I haven't noticed that but I consider it should be changed somehow in the future cause Jerusalem is totally irrelevant for the map.
Isn't it on there because it's also the province name?
The region is called the Levant now right, was it called that back then? I'm sure one of our Professors/History buffs can correct me if I'm wrong
Yes, I also noticed this. I don't really mind it since I hardly spend any time staring at the map screen, but it doesn't make a ton of sense.
Jerusalem was a decent sized city, but it was not the center of the world that many today might think of it as.
Today the area can be called Palestine, the Levant, Judea etc. The Romans of our game period would have called it Judaea.
Later, the province of Judaea was merged with the province of Syria after the Bar Kokhba revolt's defeat in 135. This new larger province would be known as Syria Palaestina.

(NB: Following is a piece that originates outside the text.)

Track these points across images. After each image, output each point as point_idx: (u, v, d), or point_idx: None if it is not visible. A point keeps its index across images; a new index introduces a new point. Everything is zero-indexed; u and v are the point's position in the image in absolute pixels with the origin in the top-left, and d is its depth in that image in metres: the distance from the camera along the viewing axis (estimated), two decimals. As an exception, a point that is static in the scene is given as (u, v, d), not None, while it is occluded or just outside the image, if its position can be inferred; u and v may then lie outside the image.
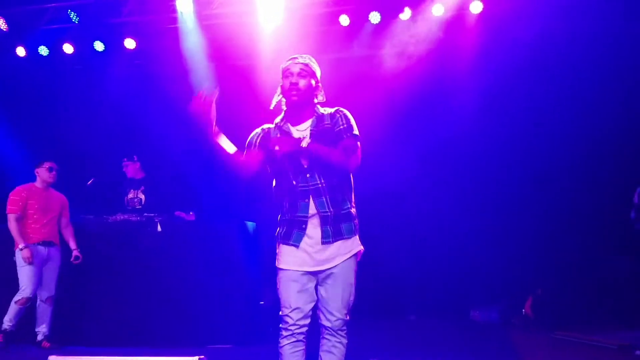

After about 250 years, the Eastern Roman Empire reorganized the territory once more, separating Syria and Palaestina from each other and dividing both into smaller subdivisions for administrative purposes.
The area of Judaea would be split into three provinces; Palaestina Prima, which roughly stretched from Gaza in the south to Caesarea in the North, and from Jericho and Samaria in the east; Palaestina Secunda, stretching from the Dead Sea in the south to Capernum in the north, with Nazareth and Samaria along the western border; and finally Palaestina Salutaris, encompassing Negev and the Sinai, bordering Arabia on the southeast and Egypt to the southwest.
After this period the region was lost to the Arabs, and it was known as Filastin, generally considered a part of wider Syria or al-Sham.
It should go. It was not such important in the Hellenistic timeframe and some billions of people of today would also deny a special priority of that city.